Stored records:
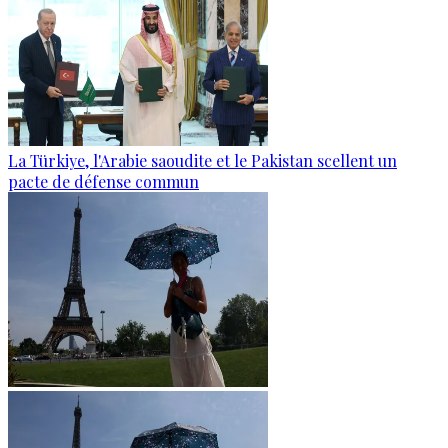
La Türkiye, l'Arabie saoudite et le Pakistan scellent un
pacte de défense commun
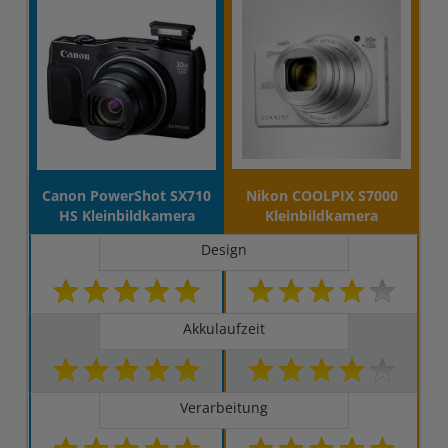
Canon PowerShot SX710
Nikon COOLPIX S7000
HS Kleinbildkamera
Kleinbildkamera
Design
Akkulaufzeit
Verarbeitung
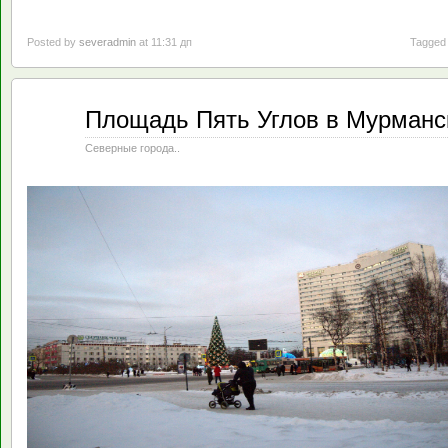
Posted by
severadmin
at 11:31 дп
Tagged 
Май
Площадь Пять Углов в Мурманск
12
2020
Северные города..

---

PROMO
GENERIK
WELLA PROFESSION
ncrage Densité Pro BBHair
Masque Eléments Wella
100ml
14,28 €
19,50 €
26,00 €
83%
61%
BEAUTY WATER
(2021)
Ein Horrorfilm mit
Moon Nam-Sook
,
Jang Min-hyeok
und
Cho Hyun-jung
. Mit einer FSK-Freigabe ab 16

* * *

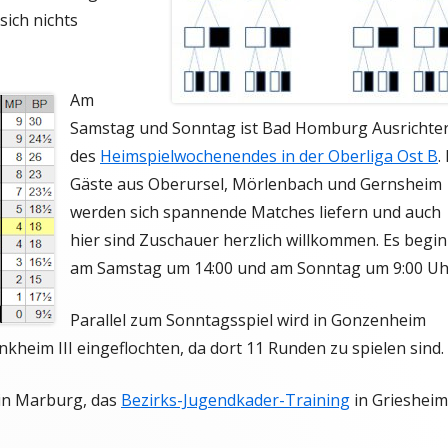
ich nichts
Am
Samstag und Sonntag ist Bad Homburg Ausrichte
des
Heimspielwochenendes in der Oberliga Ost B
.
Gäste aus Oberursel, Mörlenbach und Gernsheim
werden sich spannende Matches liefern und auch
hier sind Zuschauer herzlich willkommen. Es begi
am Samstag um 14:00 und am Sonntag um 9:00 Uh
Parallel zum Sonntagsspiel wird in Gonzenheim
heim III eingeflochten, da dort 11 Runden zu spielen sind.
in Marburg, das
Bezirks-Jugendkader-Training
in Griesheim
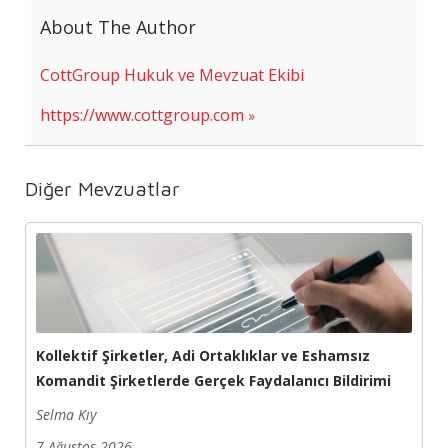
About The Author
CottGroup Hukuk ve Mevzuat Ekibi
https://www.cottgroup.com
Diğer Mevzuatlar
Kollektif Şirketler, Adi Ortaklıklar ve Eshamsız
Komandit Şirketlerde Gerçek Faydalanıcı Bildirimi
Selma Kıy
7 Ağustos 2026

--- PROBLEM STATEMENT ---
Which of the lines above include the word "Samstag"? List those lines.

--- WRITTEN ANSWER ---
Samstag und Sonntag ist Bad Homburg Ausrichte
am Samstag um 14:00 und am Sonntag um 9:00 Uh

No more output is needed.